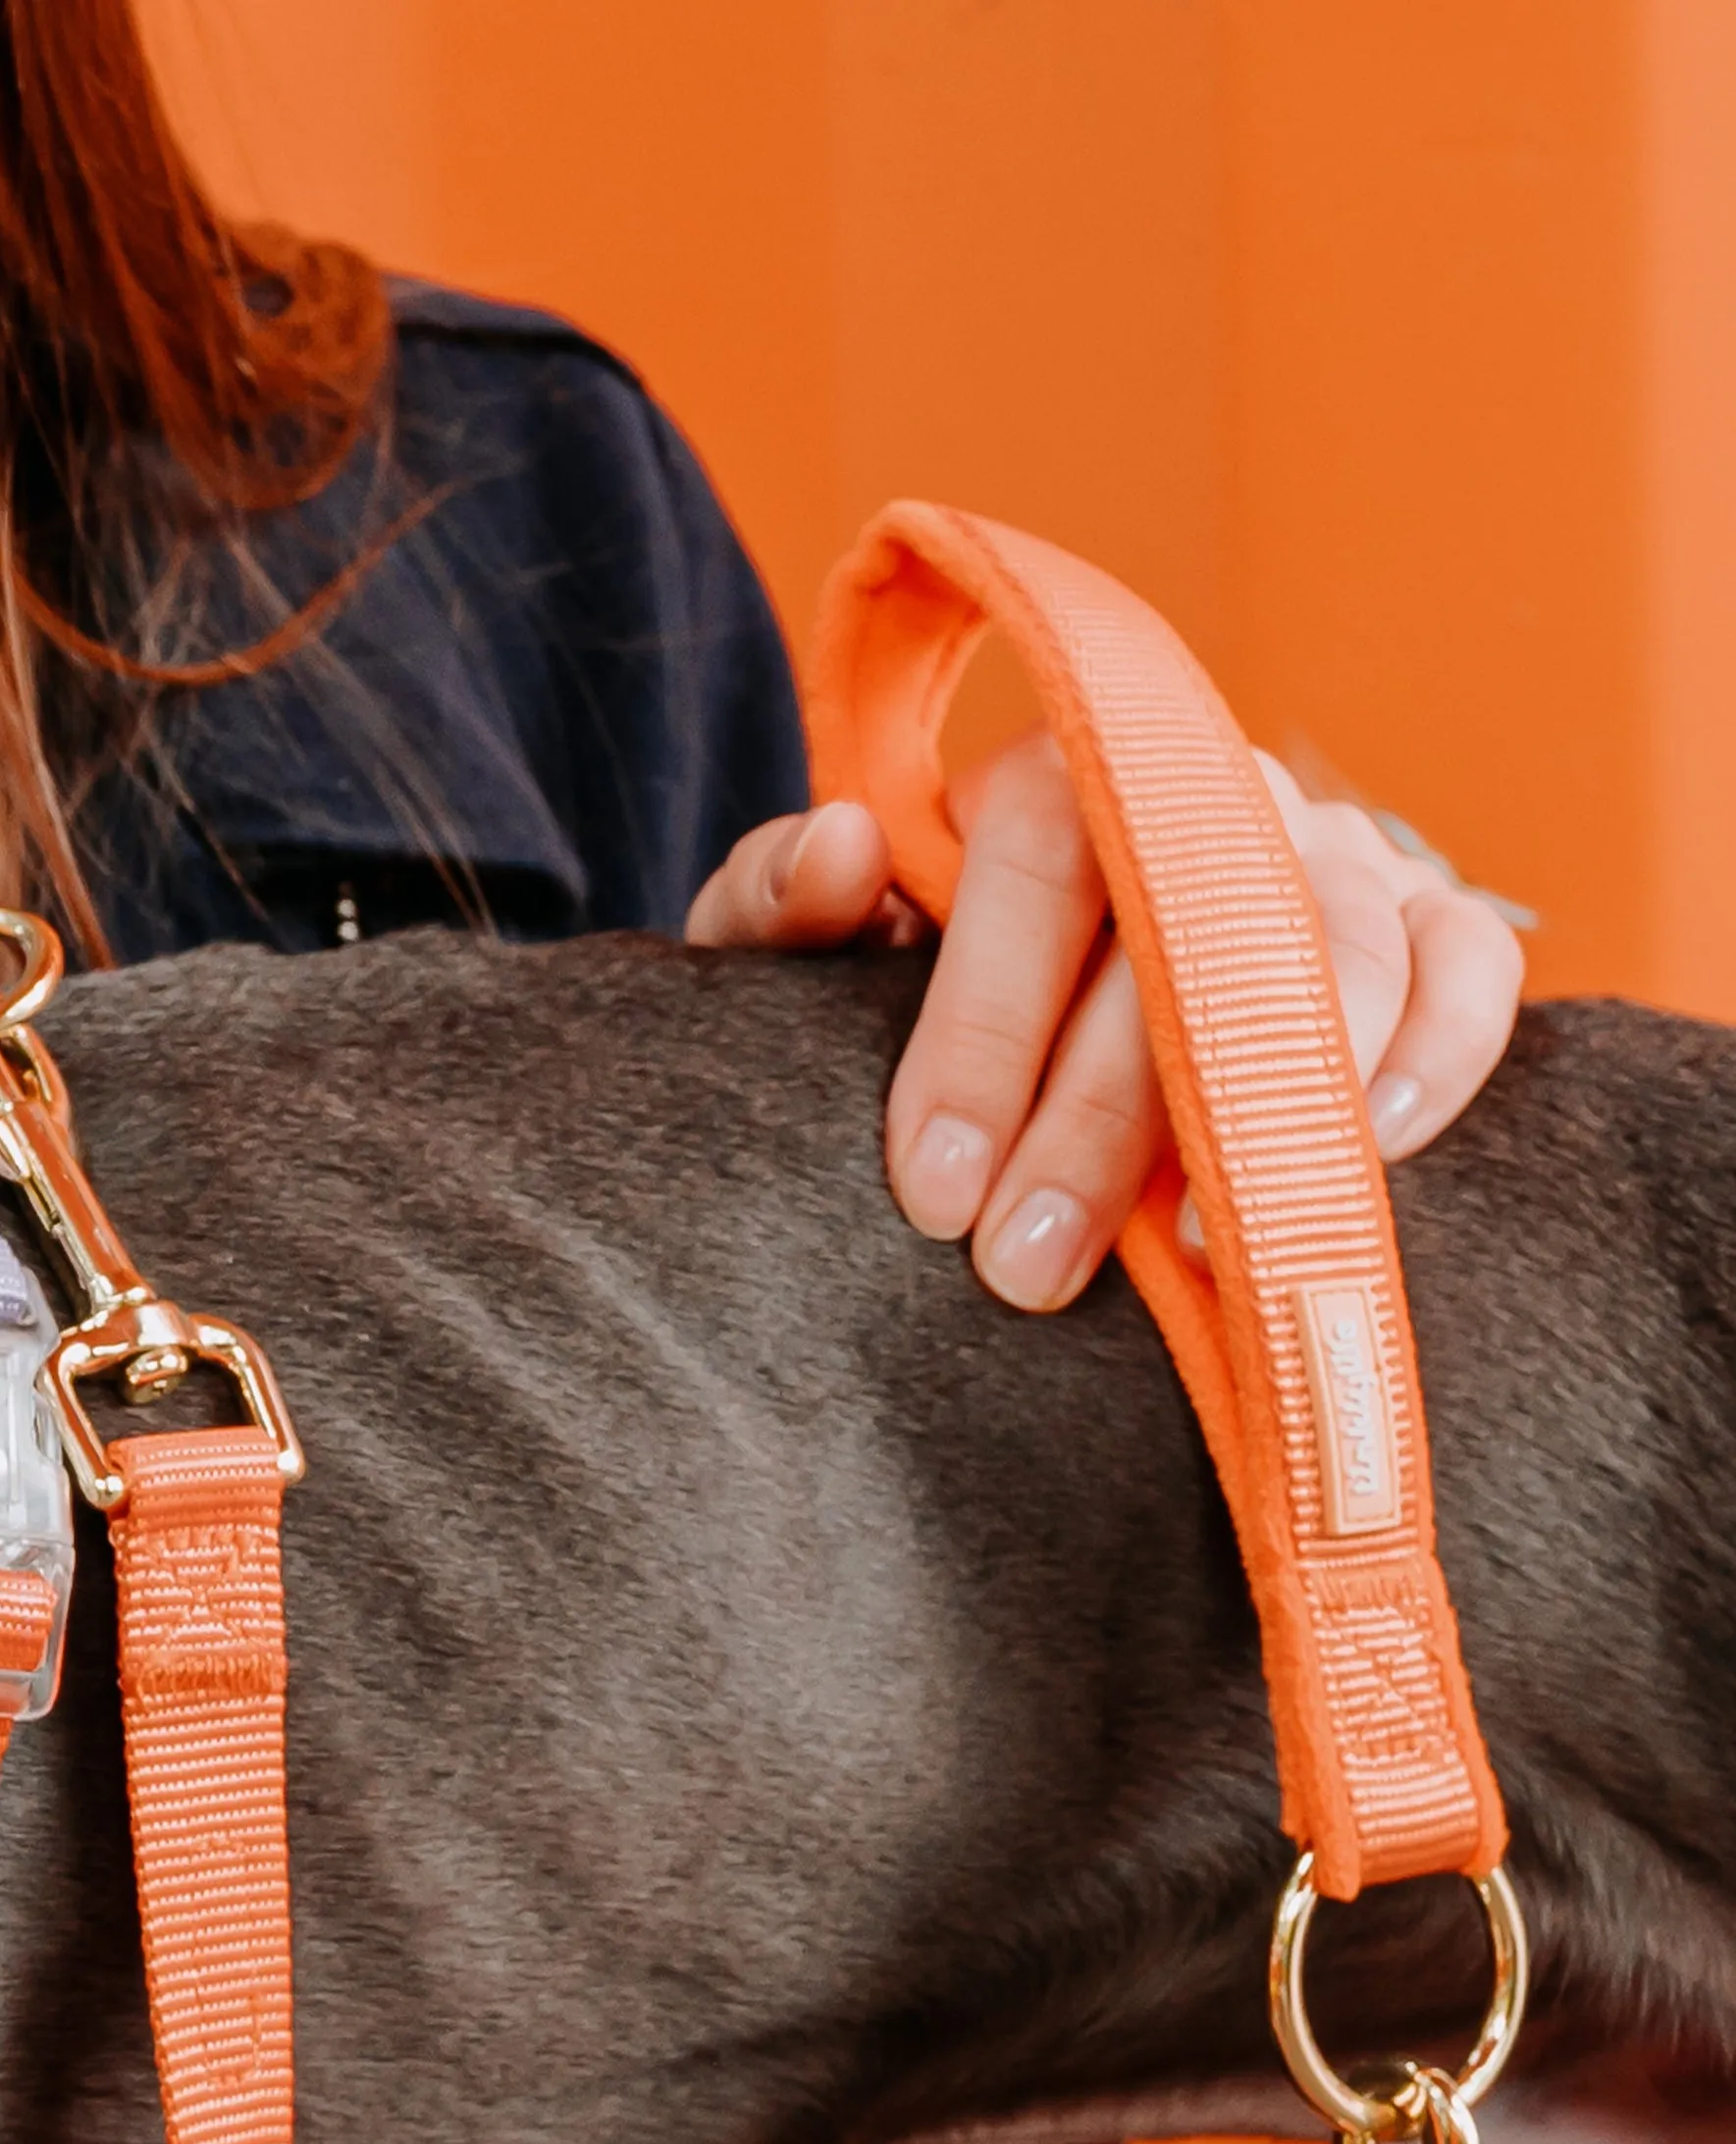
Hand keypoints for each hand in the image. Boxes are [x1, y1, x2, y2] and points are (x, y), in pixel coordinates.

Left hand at [684, 736, 1525, 1309]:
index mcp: (1053, 773)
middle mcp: (1206, 790)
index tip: (933, 1188)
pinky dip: (1439, 1048)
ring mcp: (1325, 852)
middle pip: (1190, 920)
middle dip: (1104, 1115)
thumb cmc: (884, 983)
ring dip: (1275, 1094)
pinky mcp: (1417, 929)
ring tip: (1198, 1246)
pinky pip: (1466, 964)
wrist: (997, 1033)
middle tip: (1025, 1268)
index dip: (985, 1027)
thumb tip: (839, 851)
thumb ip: (780, 905)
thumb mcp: (795, 954)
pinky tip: (1365, 1152)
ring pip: (1341, 935)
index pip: (1036, 856)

******

- [Aim of the task]
Find every line in the records that contains the word "thumb"; copy those lines.

- [The completed task]
thumb cmc: (884, 983)
thumb tip: (839, 851)
thumb ip: (780, 905)
thumb mcp: (795, 954)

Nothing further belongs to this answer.